COPS5 protein overexpression increases amyloid plaque burden, decreases spinophilin-immunoreactive puncta, and exacerbates learning and memory deficits in the mouse brain.

Brain accumulation of neurotoxic amyloid ß (Aß) peptide because of increased processing of amyloid precursor protein (APP), resulting in loss of synapses and neurodegeneration, is central to the pathogenesis of Alzheimer disease (AD). Therefore, the identification of molecules that regulate Aß generation and those that cause synaptic damage is crucial for future therapeutic approaches for AD. We demonstrated previously that COPS5 regulates Aß generation in neuronal cell lines in a RanBP9-dependent manner. Consistent with the data from cell lines, even by 6 months, COPS5 overexpression in APΔE9 mice (APΔE9/COPS5-Tg) significantly increased Aß40 levels by 32% (p < 0.01) in the cortex and by 28% (p < 0.01) in the hippocampus, whereas the increases for Aß42 were 37% (p < 0.05) and 34% (p < 0.05), respectively.
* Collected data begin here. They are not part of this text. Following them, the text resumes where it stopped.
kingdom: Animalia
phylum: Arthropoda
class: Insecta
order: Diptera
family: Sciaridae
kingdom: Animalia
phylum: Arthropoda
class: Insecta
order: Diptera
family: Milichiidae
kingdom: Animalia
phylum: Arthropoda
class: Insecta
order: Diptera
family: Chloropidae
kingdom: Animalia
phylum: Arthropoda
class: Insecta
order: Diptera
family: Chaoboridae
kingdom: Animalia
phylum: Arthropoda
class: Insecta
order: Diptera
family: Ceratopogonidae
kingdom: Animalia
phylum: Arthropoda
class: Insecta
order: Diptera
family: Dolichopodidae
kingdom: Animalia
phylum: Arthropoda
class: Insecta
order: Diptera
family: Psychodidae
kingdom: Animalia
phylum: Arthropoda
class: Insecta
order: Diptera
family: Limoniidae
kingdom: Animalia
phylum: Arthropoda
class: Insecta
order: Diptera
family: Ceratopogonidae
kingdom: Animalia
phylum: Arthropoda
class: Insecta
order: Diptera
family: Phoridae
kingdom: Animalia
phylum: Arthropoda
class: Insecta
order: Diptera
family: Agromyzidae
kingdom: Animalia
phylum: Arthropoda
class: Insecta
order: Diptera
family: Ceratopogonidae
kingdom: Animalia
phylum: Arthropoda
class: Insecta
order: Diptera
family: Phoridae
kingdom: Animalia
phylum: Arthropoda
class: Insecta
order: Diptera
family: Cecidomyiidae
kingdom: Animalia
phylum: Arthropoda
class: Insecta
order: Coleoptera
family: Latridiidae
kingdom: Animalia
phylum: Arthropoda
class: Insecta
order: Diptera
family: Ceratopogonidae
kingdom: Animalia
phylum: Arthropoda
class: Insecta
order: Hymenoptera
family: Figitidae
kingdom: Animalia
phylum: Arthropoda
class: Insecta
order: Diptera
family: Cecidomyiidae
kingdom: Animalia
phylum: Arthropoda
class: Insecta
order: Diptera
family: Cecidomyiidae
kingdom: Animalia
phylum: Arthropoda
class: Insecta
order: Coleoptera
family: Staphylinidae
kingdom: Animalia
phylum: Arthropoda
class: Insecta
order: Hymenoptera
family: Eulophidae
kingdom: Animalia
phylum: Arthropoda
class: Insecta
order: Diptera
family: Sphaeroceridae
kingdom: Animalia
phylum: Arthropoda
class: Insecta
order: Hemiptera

By 12 months, the increase was even more robust. Aß40 levels increased by 63% (p < 0.001) in the cortex and by 65% (p < 0.001) in the hippocampus. Similarly, Aß42 levels were increased by 69% (p < 0.001) in the cortex and by 71% (p < 0.011) in the hippocampus. Increased Aß levels were translated into an increased amyloid plaque burden both in the cortex (54%, p < 0.01) and hippocampus (64%, p < 0.01). Interestingly, COPS5 overexpression increased RanBP9 levels in the brain, which, in turn, led to increased amyloidogenic processing of APP, as reflected by increased levels of sAPPß and decreased levels of sAPPα. Furthermore, COPS5 overexpression reduced spinophilin in both the cortex (19%, p < 0.05) and the hippocampus (20%, p < 0.05), leading to significant deficits in learning and memory skills. Therefore, like RanBP9, COPS5 also plays a pivotal role in amyloid pathology in vivo.